▸ EXERCISE:
Answer these questions from the text on Mike Ford, one line each:
1. Which school did Ford attend, and during which years?
2. How many caps did he win for Great Britain?
3. For how many seasons did he coach rugby union at Dukinfield RUFC?

▸ EXTRACTED TEXT:
********

Mike A. Ford (born 18 November 1965) is an English rugby union coach, and former professional rugby league footballer. He was named as the director of rugby for Dallas Griffins in Major League Rugby, which is planned to begin in 2020.  In March 2019 he joined Leicester Tigers as a temporary assistant coach for the remainder of the 2018–2019 Premiership Rugby season.

Background
Ford was born in Oldham, Lancashire, England. He was a pupil at Saddleworth School in Uppermill, Greater Manchester, from 1976 to 1981, where he was taught, and coached by Phil Larder. Larder later recommended Ford to Ireland when Larder was defence coach of England.

Three of his sons play rugby union – George plays for Leicester Tigers, and England, and Joe for Yorkshire Carnegie. His youngest son Jacob was the attack coach for Loughborough Students before being named as head coach for Westcliff Rugby Club In August 2019.

Playing career
Ford played rugby league as a , playing for Wigan (Heritage № 795), Leigh, Oldham (two spells), Sydney Roosters, Castleford (Heritage № 691) (two spells), South Queensland Crushers, Warrington (Heritage No. 933), Wakefield Trinity (Heritage No. 1097) and Bramley. He won 10 caps for Great Britain.

Ford played  in Wigan's 14–8 victory over New Zealand in the tour match on Sunday 6 October 1985.

Ford played in Castleford's 12–28 defeat by Wigan in the 1992 Challenge Cup Final.

Ford is a Castleford Tigers Hall Of Fame inductee.

Ford moved to South Queensland Crushers but played just 15 games there.

Ford made his début for Warrington on Wednesday 1 November 1995, and he played his last match for Warrington on Monday 8 April 1996, he made his début for Wakefield Trinity during the 1996 season, and he played his last match for Wakefield Trinity during the 1997 season.

Coaching career
In 1999, Ford joined Bramley as a player-coach, and joined Oldham in a similar role a year later. He retired from playing in 2001 after guiding Oldham to the championship Grand Final. Whilst at Oldham, he started coaching rugby union at Dukinfield RUFC for 5 seasons, winning a cup and two promotions.

********

▸ DATA LISTING:
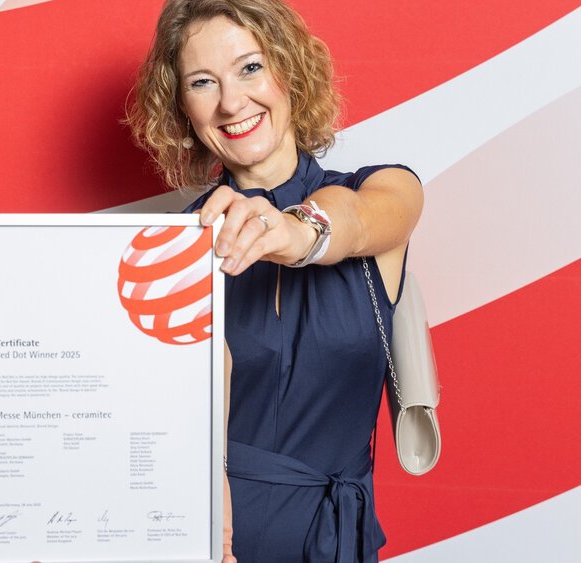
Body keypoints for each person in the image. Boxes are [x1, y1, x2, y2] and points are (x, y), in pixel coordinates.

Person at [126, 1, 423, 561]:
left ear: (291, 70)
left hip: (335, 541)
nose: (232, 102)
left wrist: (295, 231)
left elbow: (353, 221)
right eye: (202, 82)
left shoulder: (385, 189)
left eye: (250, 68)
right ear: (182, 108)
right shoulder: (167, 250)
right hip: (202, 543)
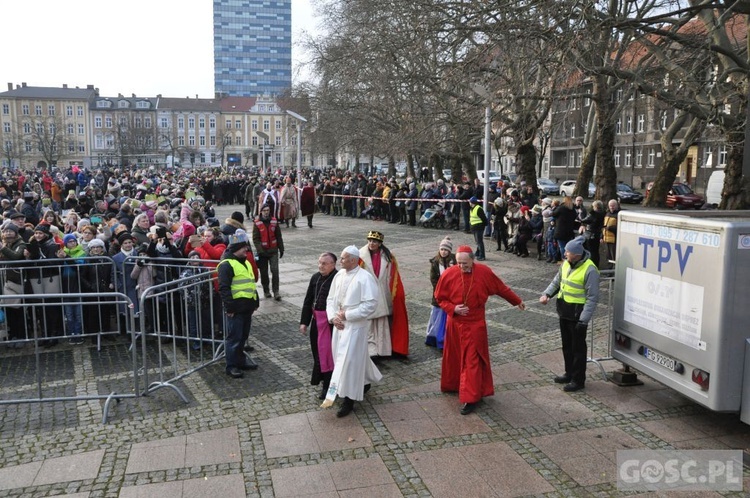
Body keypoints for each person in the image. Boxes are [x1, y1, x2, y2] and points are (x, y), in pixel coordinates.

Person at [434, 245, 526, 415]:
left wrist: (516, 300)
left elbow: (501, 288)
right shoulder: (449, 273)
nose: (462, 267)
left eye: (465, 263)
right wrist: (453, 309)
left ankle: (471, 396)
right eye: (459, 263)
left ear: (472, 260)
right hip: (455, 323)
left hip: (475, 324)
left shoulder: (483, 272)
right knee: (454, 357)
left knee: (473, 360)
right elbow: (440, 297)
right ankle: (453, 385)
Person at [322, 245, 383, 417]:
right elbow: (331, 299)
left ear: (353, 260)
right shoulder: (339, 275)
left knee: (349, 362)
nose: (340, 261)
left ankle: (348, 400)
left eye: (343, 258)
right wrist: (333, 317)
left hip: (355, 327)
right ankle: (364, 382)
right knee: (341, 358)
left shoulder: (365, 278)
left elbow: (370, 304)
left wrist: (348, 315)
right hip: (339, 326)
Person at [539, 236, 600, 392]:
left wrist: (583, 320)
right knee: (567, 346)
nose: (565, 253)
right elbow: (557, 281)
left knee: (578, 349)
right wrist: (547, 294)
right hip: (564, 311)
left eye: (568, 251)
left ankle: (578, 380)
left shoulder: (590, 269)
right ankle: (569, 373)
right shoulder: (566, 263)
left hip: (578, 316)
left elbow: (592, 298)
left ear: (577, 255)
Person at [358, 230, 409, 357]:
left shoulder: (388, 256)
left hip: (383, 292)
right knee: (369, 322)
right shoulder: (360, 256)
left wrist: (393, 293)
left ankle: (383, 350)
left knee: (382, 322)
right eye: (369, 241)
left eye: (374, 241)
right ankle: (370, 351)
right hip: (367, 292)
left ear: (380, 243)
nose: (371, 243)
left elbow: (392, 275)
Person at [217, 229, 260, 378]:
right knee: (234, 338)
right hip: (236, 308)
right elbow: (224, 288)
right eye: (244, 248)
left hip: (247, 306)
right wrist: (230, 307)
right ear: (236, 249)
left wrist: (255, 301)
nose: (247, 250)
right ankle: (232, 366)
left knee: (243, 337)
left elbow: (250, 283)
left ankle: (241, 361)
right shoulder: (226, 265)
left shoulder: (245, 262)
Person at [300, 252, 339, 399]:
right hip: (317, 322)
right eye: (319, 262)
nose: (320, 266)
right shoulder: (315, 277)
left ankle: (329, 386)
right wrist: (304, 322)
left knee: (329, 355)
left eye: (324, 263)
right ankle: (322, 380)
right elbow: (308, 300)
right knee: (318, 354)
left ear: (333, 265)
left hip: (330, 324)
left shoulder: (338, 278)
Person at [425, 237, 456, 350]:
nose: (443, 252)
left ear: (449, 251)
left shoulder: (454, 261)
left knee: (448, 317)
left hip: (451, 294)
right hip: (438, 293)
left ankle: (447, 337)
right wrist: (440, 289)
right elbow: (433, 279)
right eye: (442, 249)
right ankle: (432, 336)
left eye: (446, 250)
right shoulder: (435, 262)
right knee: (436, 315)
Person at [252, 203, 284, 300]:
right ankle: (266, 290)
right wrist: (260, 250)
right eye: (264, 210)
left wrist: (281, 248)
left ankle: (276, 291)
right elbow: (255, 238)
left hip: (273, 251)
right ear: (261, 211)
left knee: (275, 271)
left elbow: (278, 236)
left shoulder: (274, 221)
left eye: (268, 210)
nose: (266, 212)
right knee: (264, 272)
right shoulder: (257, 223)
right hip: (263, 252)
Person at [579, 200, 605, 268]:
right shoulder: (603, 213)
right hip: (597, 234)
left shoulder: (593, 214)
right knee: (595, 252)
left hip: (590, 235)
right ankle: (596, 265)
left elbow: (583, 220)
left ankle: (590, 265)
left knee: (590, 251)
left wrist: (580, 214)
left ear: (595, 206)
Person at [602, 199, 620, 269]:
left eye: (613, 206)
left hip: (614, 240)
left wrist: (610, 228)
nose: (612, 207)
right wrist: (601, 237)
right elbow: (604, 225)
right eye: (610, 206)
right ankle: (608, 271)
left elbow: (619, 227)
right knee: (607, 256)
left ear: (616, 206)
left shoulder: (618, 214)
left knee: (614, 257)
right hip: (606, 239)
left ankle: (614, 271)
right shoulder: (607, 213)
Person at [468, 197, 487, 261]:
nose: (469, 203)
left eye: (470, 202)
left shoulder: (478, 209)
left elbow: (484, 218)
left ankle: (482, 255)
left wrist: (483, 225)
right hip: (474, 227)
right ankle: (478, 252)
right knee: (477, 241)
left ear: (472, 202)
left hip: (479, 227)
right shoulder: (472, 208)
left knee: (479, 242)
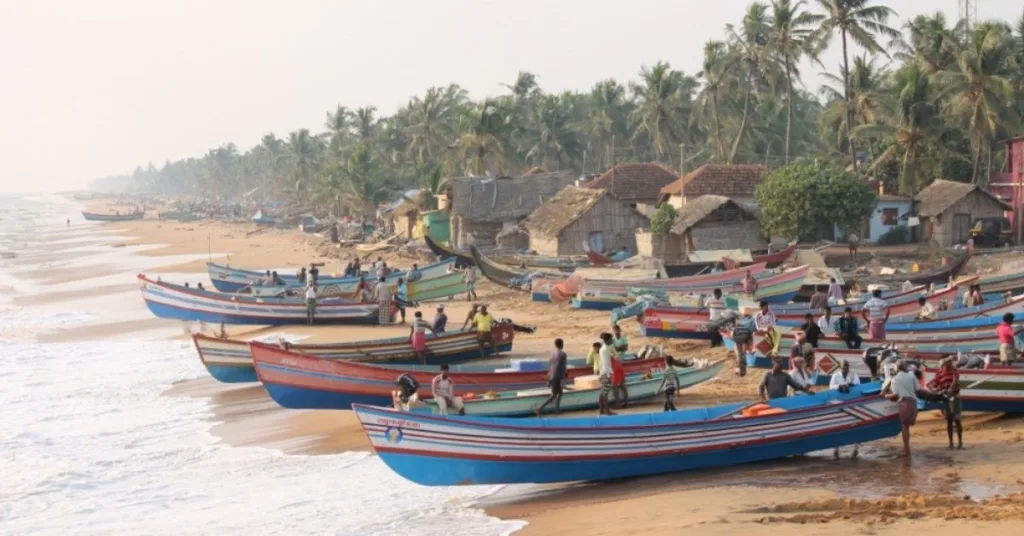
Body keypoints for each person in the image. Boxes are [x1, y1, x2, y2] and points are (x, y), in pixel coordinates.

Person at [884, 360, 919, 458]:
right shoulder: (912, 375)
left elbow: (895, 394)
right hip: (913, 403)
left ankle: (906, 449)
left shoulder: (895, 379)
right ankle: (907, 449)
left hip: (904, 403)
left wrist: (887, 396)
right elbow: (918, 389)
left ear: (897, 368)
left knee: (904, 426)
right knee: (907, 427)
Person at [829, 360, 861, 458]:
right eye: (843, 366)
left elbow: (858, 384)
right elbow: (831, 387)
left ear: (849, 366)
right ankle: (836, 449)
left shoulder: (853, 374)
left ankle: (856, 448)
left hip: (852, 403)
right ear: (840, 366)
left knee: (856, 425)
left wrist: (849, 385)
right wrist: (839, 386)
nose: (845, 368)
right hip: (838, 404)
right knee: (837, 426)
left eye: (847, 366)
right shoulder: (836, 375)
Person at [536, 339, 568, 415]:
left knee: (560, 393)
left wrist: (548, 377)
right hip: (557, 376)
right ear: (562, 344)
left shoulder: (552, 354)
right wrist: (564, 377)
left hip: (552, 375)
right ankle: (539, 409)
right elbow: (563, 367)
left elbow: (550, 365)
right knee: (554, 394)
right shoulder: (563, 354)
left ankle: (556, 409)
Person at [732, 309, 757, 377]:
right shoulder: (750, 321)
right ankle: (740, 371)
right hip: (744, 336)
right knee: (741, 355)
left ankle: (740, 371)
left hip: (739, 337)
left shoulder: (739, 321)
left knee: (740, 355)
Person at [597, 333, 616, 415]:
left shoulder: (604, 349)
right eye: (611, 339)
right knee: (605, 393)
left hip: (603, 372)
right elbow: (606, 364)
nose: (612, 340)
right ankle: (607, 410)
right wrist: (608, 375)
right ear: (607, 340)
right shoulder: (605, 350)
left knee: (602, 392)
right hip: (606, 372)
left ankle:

********

▸ RESPONSE TO THE EXERCISE:
1. Saddleworth School in Uppermill, Greater Manchester, from 1976 to 1981.
2. 10.
3. 5 seasons.